Start of Block

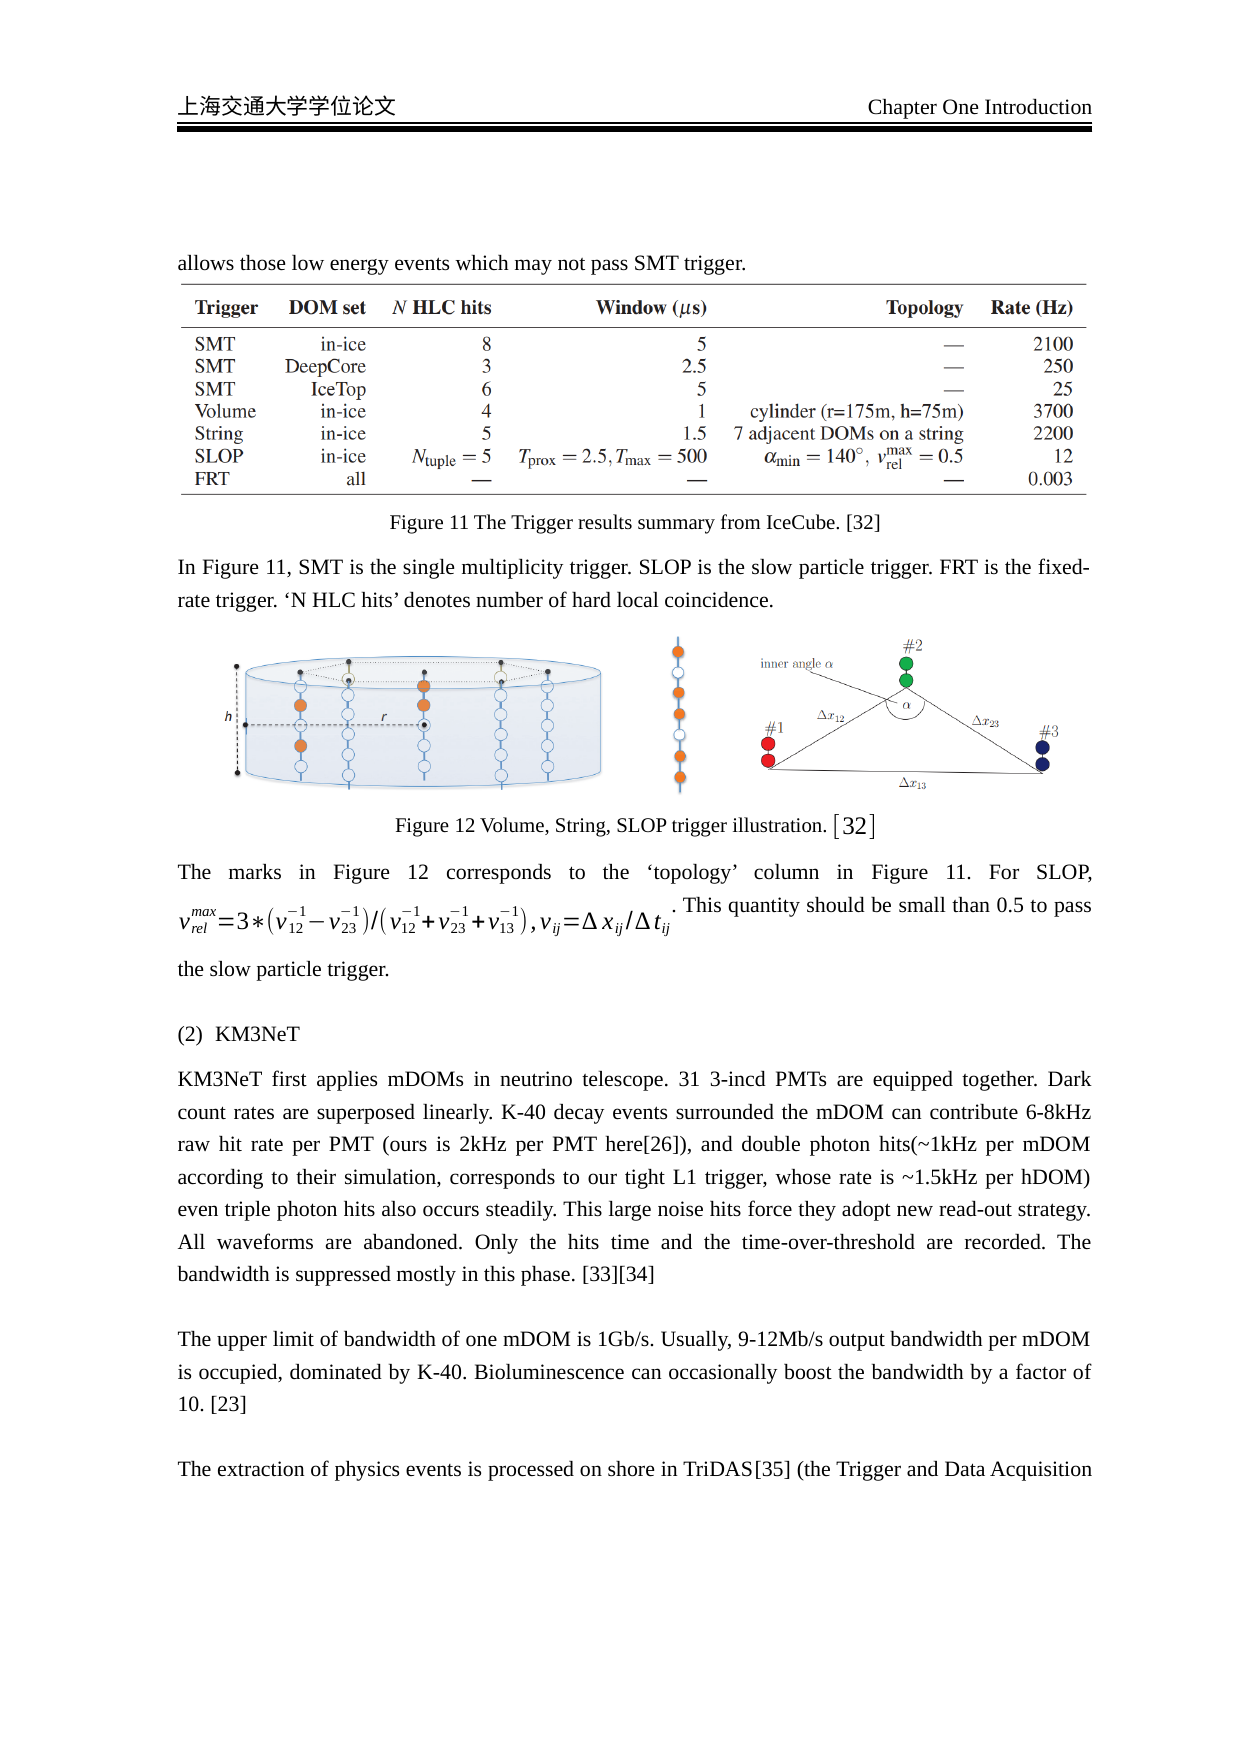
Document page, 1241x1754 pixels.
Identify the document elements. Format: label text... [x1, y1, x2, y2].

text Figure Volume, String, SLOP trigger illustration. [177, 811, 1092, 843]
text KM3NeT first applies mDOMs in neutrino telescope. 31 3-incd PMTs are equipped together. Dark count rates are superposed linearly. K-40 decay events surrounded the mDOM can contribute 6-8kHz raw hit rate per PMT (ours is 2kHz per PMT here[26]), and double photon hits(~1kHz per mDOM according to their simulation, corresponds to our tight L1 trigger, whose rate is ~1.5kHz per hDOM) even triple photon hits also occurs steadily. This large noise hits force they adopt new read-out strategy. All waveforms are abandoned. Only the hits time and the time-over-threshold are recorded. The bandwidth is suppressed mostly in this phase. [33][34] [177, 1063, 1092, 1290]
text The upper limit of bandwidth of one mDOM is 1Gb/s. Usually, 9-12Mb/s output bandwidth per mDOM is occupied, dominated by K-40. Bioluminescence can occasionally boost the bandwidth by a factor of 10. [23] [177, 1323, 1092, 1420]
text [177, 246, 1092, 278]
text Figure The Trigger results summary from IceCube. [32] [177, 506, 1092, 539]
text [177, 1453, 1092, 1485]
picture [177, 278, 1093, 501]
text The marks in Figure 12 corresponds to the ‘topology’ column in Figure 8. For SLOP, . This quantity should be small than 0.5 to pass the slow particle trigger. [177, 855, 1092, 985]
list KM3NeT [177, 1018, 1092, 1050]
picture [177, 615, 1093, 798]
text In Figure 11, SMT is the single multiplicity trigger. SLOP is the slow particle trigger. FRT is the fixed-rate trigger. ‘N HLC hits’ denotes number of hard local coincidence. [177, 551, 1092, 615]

End of Block

# Task:
Which lines run from the one holding "text [177, 246, 1092, 278]" through the end of the data? Write them out exactly, ends included, and add nothing.

# Answer area:
text [177, 246, 1092, 278]
text Figure The Trigger results summary from IceCube. [32] [177, 506, 1092, 539]
text [177, 1453, 1092, 1485]
picture [177, 278, 1093, 501]
text The marks in Figure 12 corresponds to the ‘topology’ column in Figure 8. For SLOP, . This quantity should be small than 0.5 to pass the slow particle trigger. [177, 855, 1092, 985]
list KM3NeT [177, 1018, 1092, 1050]
picture [177, 615, 1093, 798]
text In Figure 11, SMT is the single multiplicity trigger. SLOP is the slow particle trigger. FRT is the fixed-rate trigger. ‘N HLC hits’ denotes number of hard local coincidence. [177, 551, 1092, 615]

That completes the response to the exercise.